As it is currently structured, the overall scope of SBA lending is just too narrowly focused on start-ups and the scale of lending is too small to deal with the shortfalls in credit that small businesses are reporting. In total, SBA guaranteed credit accounts for only about 5 percent of outstanding credit to small business. The Administration, for its part, has taken steps to address this issue by proposing legislation to allow increases to the caps on certain kinds of SBA loans, as well as to allow for the refinancing of certain kinds of owner-occupied commercial real estate. The Administration has also proposed using $30 billion of TARP funds for community banks to use for small business lending.
So while there is no cure-all solution, there is widespread awareness at the policy level that helping to find solutions to the challenges facing small business is vitally important to our recovery. We at the Federal Reserve Bank of Cleveland are fully committed to staying engaged in this effort.

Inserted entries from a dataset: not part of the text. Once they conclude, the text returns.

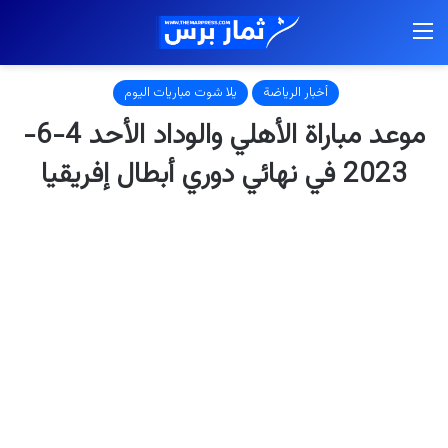
القائمة
أخبار الرياضة
يلا شوت مباريات اليوم
موعد مباراة الأهلي والوداد الأحد 4-6-
2023 في نهائي دوري أبطال إفريقيا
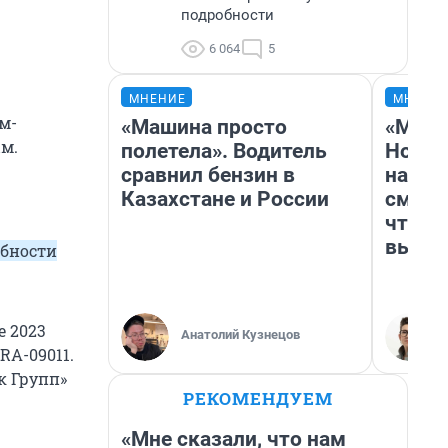
подробности
6 064
5
МНЕНИЕ
МНЕНИ
м-
«Машина просто
«Мы в
м.
полетела». Водитель
Нолан
сравнил бензин в
настр
Казахстане и России
смотр
чтобы
выгля
обности
е 2023
Анатолий Кузнецов
RA-09011.
к Групп»
РЕКОМЕНДУЕМ
«Мне сказали, что нам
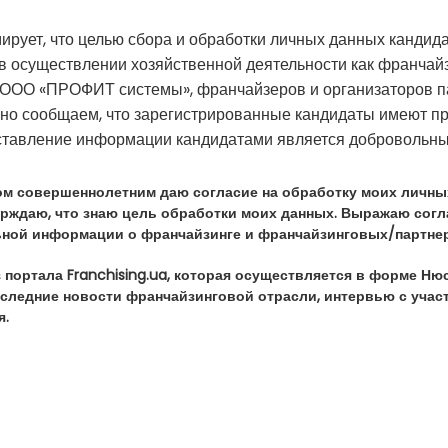
ует, что целью сбора и обработки личных данных кандида
в осуществлении хозяйственной деятельности как франчайз
 ООО «ПРОФИТ системы», франчайзеров и организаторов па
но сообщаем, что зарегистрированные кандидаты имеют п
оставление информации кандидатами является добровольны
ом совершеннолетним даю согласие на обработку моих лич
ерждаю, что знаю цель обработки моих данных. Выражаю сог
ной информации о франчайзинге и франчайзинговых/партнер
 портала Franchising.ua, которая осуществляется в форме Ню
следние новости франчайзинговой отрасли, интервью с учас
я.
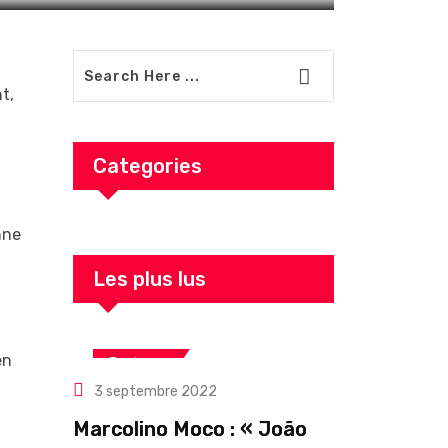
t,
Categories
nne
Les plus lus
en
Business
3 septembre 2022
Marcolino Moco : « João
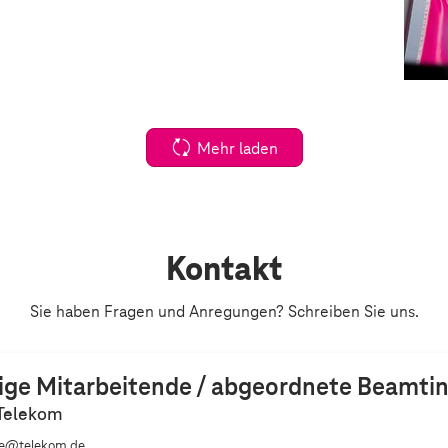
Mehr laden
Kontakt
Sie haben Fragen und Anregungen? Schreiben Sie uns.
ige Mitarbeitende / abgeordnete Beamti
Telekom
ge@telekom.de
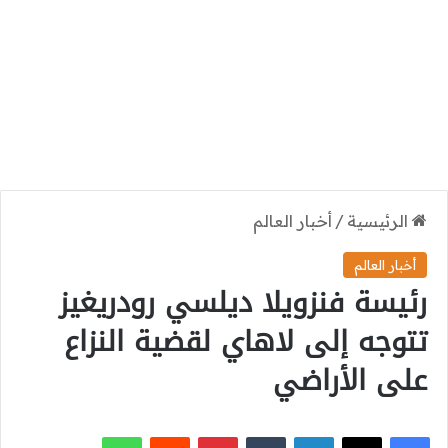
الرئيسية
/
أخبار العالم
أخبار العالم
رئيسة فنزويلا ديلسي رودريغيز
تتوجه إلى لاهاي لقضية النزاع
على الأراضي
‫X
فيسبوك
لينكدإن
بينتيريست
واتساب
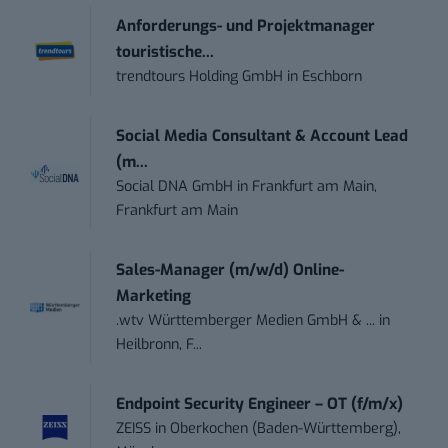
Anforderungs- und Projektmanager
touristische...
trendtours Holding GmbH
in
Eschborn
Social Media Consultant & Account Lead
(m...
Social DNA GmbH
in
Frankfurt am Main,
Frankfurt am Main
Sales-Manager (m/w/d) Online-
Marketing
.wtv Württemberger Medien GmbH & ...
in
Heilbronn, F...
Endpoint Security Engineer – OT (f/m/x)
ZEISS
in
Oberkochen (Baden-Württemberg),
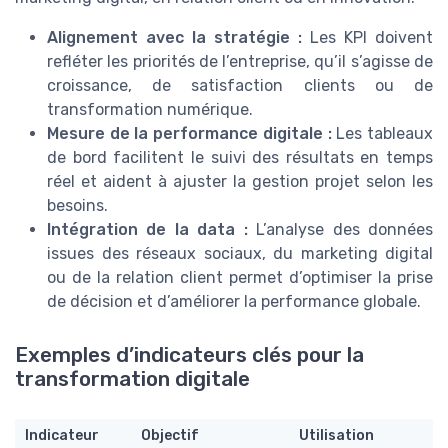
Alignement avec la stratégie :
Les KPI doivent
refléter les priorités de l’entreprise, qu’il s’agisse de
croissance, de satisfaction clients ou de
transformation numérique.
Mesure de la performance digitale :
Les tableaux
de bord facilitent le suivi des résultats en temps
réel et aident à ajuster la gestion projet selon les
besoins.
Intégration de la data :
L’analyse des données
issues des réseaux sociaux, du marketing digital
ou de la relation client permet d’optimiser la prise
de décision et d’améliorer la performance globale.
Exemples d’indicateurs clés pour la
transformation digitale
Indicateur
Objectif
Utilisation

Let me conclude my remarks by noting that the ability of the Federal Reserve to endure as a positive force in the economy depends in no small part on our institutional design. Having 12 Reserve Banks across the country puts us in a very good position to act quickly, thoughtfully, and decisively. We hear from our small and large business contacts about conditions on the ground. We get real-world input that we share at the Federal Open Market Committee meetings, where we set national monetary policy. To me, this is the genius of the "decentralized central bank."
At a time when our nation faces unusual economic and financial challenges, it is important to know that the Federal Reserve was set up to be independent so it can focus on longer-term policy objectives while remaining accountable to the Congress and the American people. I believe it is vital that we retain that independence if we are to maintain public confidence as we work to promote economic and financial stability.
We still have a long journey ahead of us. We are at the very beginning of what is shaping up as a shallow recovery, and its trajectory is uncertain. The small business sector has been one of the catalysts behind every economic recovery in our history, and it is the collective actions of thousands of business owners that drive our economy every day. Small business and Main Street are not "small stuff" by any means-instead, they are the real crux of our economy.
Some may think the Federal Reserve is too big or too wrapped up in national concerns to be interested in whether or not a small business in Dayton can get access to credit, but our structure ensures we take these needs into account, and I want to assure you both personally and on behalf of my Bank that we are fully committed to listening, to talking, and to ensuring these concerns are heard.
Since I began with a quote from Richard Carlson, let me finish with another one. Carlson once said "circumstances don’t make a person; they reveal him or her." When I talk to business owners across my District I see tenacity, determination, and a strong commitment to rebuild and prevail. We have a long road ahead, but every time I attend an event like this I am heartened by the drive and optimism I see.